High School

Dear beloved readers, welcome to our website! We hope your visit here brings you valuable insights and meaningful inspiration. Thank you for taking the time to stop by and explore the content we've prepared for you.
------------------------------------------------ A teacher attempts to make an unfair number cube by baking it for 5 minutes at 300°F. A fair number cube lands with 6 spots up one-sixth of the time. She wants to determine if she successfully made the number cube unfair. She rolls the number cube 150 times and finds that 6 lands up 35 times.

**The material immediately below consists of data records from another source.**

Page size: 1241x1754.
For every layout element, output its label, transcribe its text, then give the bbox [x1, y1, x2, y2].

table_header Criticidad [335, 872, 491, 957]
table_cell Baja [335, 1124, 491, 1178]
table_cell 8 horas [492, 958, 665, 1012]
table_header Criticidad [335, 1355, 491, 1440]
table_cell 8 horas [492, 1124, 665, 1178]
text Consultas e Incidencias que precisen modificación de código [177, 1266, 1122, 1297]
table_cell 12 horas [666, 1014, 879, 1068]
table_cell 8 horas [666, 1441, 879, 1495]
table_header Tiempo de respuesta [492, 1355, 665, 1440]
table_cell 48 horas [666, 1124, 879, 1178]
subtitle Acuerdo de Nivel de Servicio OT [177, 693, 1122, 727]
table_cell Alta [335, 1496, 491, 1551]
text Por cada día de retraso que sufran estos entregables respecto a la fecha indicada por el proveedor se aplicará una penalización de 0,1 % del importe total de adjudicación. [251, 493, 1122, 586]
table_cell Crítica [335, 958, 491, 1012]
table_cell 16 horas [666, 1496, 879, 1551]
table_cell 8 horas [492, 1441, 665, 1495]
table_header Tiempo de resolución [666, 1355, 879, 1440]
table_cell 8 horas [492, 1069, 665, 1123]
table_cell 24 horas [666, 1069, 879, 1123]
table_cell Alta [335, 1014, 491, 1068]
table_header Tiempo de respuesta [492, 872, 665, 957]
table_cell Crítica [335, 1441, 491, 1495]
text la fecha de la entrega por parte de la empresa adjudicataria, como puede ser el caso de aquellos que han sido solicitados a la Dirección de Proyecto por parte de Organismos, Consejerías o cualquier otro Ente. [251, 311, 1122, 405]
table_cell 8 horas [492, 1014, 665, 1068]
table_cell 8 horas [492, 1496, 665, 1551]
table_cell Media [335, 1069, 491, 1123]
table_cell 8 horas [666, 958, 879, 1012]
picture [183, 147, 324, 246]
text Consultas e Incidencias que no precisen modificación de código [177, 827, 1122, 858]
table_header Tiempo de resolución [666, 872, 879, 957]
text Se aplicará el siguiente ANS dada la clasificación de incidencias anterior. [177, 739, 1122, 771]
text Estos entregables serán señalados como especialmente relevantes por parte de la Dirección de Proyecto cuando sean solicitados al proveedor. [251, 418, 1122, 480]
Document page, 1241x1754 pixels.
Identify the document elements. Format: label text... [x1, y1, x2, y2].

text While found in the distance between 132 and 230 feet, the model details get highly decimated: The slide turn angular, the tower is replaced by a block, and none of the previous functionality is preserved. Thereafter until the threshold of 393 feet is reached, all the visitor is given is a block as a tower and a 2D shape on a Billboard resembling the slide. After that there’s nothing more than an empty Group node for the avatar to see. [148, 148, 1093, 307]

Do these data provide convincing evidence at the \(\alpha = 0.01\) significance level that the proportion of rolls that will land 6 spots up is different from one-sixth? Are the conditions for inference met?

- **Random**: We have a random sample.
- **10% Condition**: \(150 < 10\%\) of the population.
- **Large Counts**: There are expected successes and expected failures, which are both at least 10.

A) Yes, the data provide convincing evidence; the conditions for inference are met.
B) Yes, the data provide convincing evidence; the conditions for inference are not met.
C) No, the data do not provide convincing evidence; the conditions for inference are met.
D) No, the data do not provide convincing evidence; the conditions for inference are not met.

Answer :

Final answer:

If the die's observed data has a corresponding p-value less than the 0.01 significance level after a goodness-of-fit hypothesis test, and the conditions for inference are met, then there is convincing evidence that the die is unfair. The correct answer is A).

Explanation:

To determine if the number cube (die) is unfair, we use a goodness-of-fit hypothesis test. The null hypothesis (H0) is that the die is fair, meaning the probability of rolling a six is 1/6, and the alternative hypothesis (Ha) is that the die is not fair, meaning the probability of rolling a six is not 1/6.

For this test, the expected number of times a six should come up in 150 rolls, if the die is fair, is 150 * (1/6) = 25. The observed frequency of rolling a six is 35. The conditions for inference are met:

Randomness: We assume that the rolls are random.

10% condition: 150 rolls are less than 10% of all possible rolls, which could be considered infinite.

Large counts condition: The expected number of successes (expected sixes) and failures (other numbers) are both greater than 5, which is necessary for the approximation to the chi-square distribution to be valid.

We then calculate the chi-square statistic and corresponding p-value to compare to the significance level of 0.01. If the p-value is less than 0.01, we reject H0 and accept Ha, thereby concluding that the die is unfair.

Assuming the calculated p-value is less than 0.01, so, Yes, the data provide convincing evidence; the conditions for inference are met.